My administration inherited a $1.3 trillion budget deficit, the largest in history. And we've inherited a budgeting process as irresponsible as it is unsustainable. For years, as Wall Street used accounting tricks to conceal costs and avoid responsibility, Washington did, too.

These kinds of irresponsible budgets -- and inexcusable practices -- are now in the past. For the first time in many years, my administration has produced a budget that represents an honest reckoning of where we are and where we need to go.

It's also a budget that begins to make the hard choices that we've avoided for far too long -- a strategy that cuts where we must and invests where we need. That's why it includes $2 trillion in deficit reduction, while making historic investments in America's future. That's why it reduces discretionary spending for non-defense programs as a share of the economy by more than 10 percent over the next decade -- to the lowest level since they began keeping these records nearly half a century ago. And that's why on Wednesday, I signed a presidential memorandum to end unnecessary no-bid contracts and dramatically reform the way contracts are awarded -- reforms that will save the American people up to $40 billion each year.

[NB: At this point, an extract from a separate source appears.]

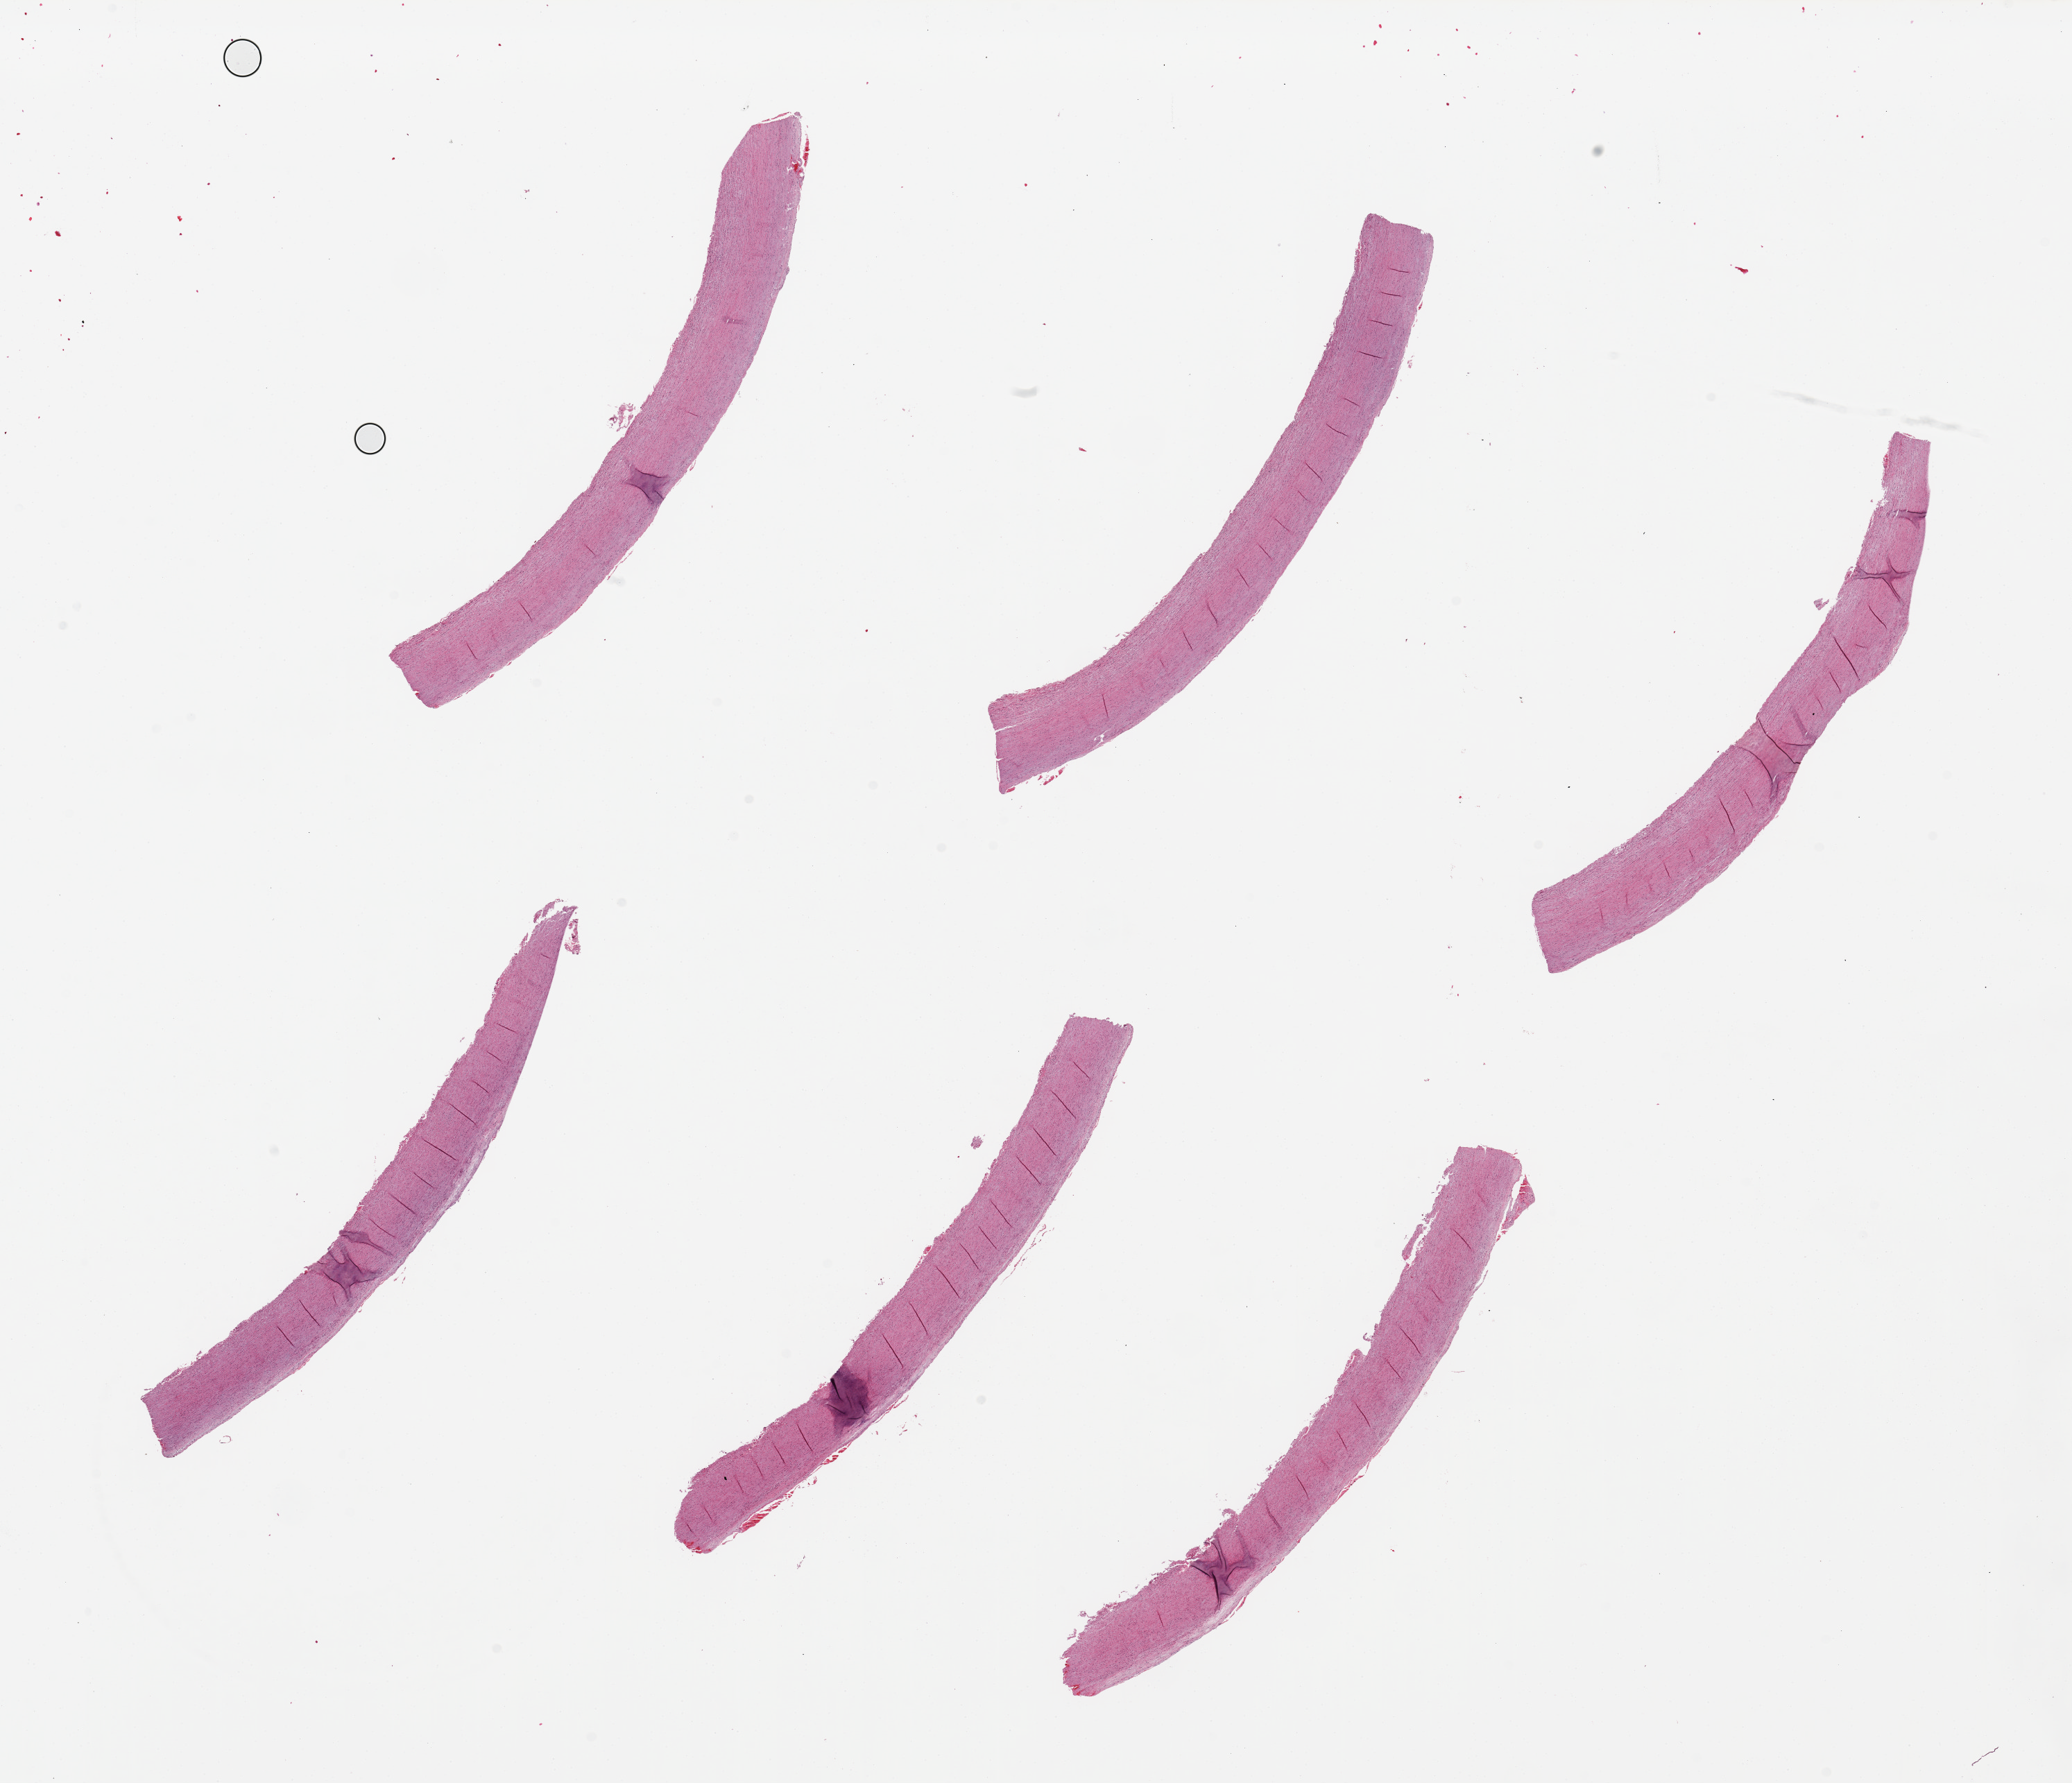
Hematoxylin and eosin (H&E) whole-slide image — shown as a low-resolution overview of the whole scanned area (about 23.6 x 20.3 mm, acquisition: 20x scan), PAXgene-fixed, paraffin-embedded tissue, target tissue: aorta, donor tissue sample. Donor sex: male.
Review note (as recorded): 6 pieces up to 8x1mm.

Finally, because we cannot bring our deficit down or grow our economy without tackling the skyrocketing cost of health care, I held a health care summit on Thursday to begin the long-overdue process of reform. Our ideas and opinions about how to achieve this reform will vary, but our goal must be the same: quality, affordable health care for every American that no longer overwhelms the budgets of families, businesses, and our government.

Yes, this is a moment of challenge for our country. But we've experienced great trials before. And with every test, each generation has found the capacity to not only endure, but to prosper -- to discover great opportunity in the midst of great crisis. That is what we can and must do today. And I am absolutely confident that is what we will do. I'm confident that at this defining moment, we will prove ourselves worthy of the sacrifice of those who came before us, and the promise of those who will come after.